« Bouclier du Nord » : Ford et Smith proposent un corridor pétrolier de l’Alberta à l’Ontario
Les premiers ministres de l’Ontario et de l’Alberta, Doug Ford et Danielle Smith, ont présenté le tracé préliminaire d’un nouvel oléoduc destiné à relier le pétrole de l’Ouest canadien aux capacités de raffinage du sud de l’Ontario. Le projet porte le nom de Northern Shield Energy Corridor — le « corridor énergétique du Bouclier du Nord ».
Selon la proposition, l’oléoduc d’environ 3 300 kilomètres partirait de Hardisty, en Alberta, passerait par Regina et Winnipeg, puis se rendrait à Sarnia, l’un des principaux centres pétrochimiques de l’Ontario. Dans une première phase, il pourrait transporter environ 500 000 barils par jour, avec une possibilité d’expansion à 800 000. Ford affirme que l’Ontario consomme environ 400 000 barils par jour, ce qui ferait des volumes supplémentaires un outil de sécurité énergétique.
Le projet en est encore à l’étape de l’étude de faisabilité.

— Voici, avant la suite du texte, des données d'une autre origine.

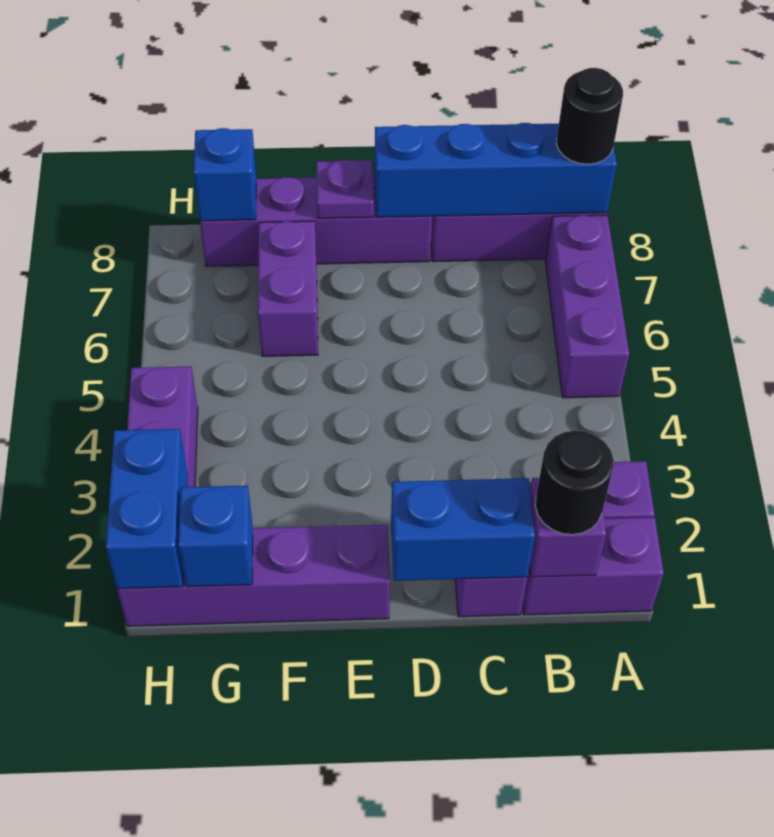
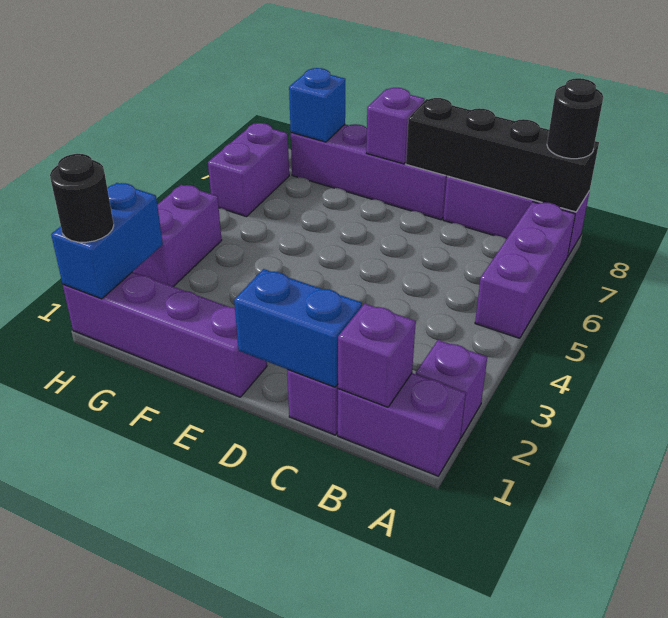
blue 1x4 brick [375,123,617,217] -> black 1x4 brick [406,98,599,212]
black 1x1 round brick [535,431,614,535] -> black 1x1 round brick moved to [50,154,114,242]
purple 1x1 plate [316,160,374,218] -> purple 1x1 brick [366,88,424,164]
purple 1x2 brick [258,221,318,356] -> purple 1x2 brick moved to [208,123,289,217]
blue 1x1 brick [178,486,253,587] -> none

Selon Reuters, cette étude devrait être prête d’ici la fin de l’année, mais aucun coût de construction ni promoteur privé n’a encore été annoncé.
L’idée du corridor découle d’ententes entre l’Ontario, l’Alberta et la Saskatchewan sur le développement d’infrastructures énergétiques et commerciales. Le premier ministre de la Saskatchewan, Scott Moe, appuie déjà l’initiative. La position du Manitoba demeure plus incertaine.
Sarnia a été choisie en raison de ses importantes installations de raffinage, notamment celles de Suncor, Imperial Oil et Shell. Smith parle désormais des oléoducs comme d’une « nécessité nationale », tandis que Ford y voit une occasion de créer des emplois et de renforcer le pays. Le projet devra toutefois répondre à de grandes questions : financement, environnement, consultations autochtones et approbations provinciales.